Analyze Cloud Data Flow BigQuery Throughput / Pipe

2019-04-11 19:31发布

问题:

I'm trying to figure out how DataFlow scales certain operations and how to make then performing best. To start with I just created a simple flow that reads data from BigQuery (~25M rows, 30GB total), does a JSON extract, a simple group by key and then one aggregation the group by (~100 elements each), and does another transform on each key and puts it back into a new table (~500k rows, 25gb total).

The total pipeline execution time for this is between 10-18 minutes depending on how many workers I assign or if I use multi core machines, etc. I can't speed it up below this. I have not determined the exact threshold, but basically the difference between 20 single cores, or 10 quad cores is not reliably measurable anymore.

So my question is how to investigate this further and figure out which step takes most time and how I can improve it. I assume DataFlow itself takes care of scaling individual steps and balancing among them. But for me it would for example be interesting now to see first message received and last message send, and maybe the throughput over time per step. Is this something that is available somewhere, or do I have to start instrumenting and logging this myself? With this information I would then start to optimize individual steps based on this and maybe override DataFlows scaling.

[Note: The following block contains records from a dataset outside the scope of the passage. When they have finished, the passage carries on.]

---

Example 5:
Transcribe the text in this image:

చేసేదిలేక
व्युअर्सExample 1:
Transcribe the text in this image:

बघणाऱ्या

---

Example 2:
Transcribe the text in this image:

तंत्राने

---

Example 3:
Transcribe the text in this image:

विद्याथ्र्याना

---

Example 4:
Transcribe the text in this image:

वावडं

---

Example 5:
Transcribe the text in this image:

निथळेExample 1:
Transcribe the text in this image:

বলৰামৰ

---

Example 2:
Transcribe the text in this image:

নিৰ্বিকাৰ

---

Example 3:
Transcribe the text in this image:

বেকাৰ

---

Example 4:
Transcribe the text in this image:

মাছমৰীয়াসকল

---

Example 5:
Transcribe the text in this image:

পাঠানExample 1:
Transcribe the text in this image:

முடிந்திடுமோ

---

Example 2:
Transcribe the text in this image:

Is this the right approach, or are there better approaches available?

** The target time for me is to get this down to 2 minutes.

回答1:

Dataflow first executes a BigQuery export job to copy your data to GCS before it reads it in and processes it. Similarly, Dataflow writes the data to GCS and then does a BigQuery import job to load the table.

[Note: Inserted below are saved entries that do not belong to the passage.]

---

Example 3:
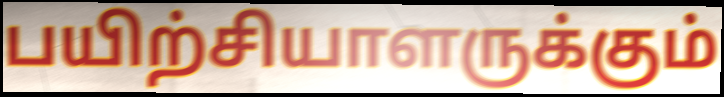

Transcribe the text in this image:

பயிற்சியாளருக்கும்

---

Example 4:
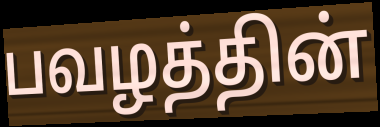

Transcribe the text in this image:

பவழத்தின்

If you look at the Job Messages and/or the Logs you should be able to see when the export job finishes (and your code begins to read from the exported files) and when the import job starts (and your code has finished writing all output data). If the majority of the 10-18 minutes was spent in BigQuery import/export jobs, then tuning the pipeline won't have a significant impact on performance.

Other common issues are having one or two keys which are particularly hot (eg., containing most of the data). From your description it sounds like this isn't the case (you mention that each key has about 100 elements).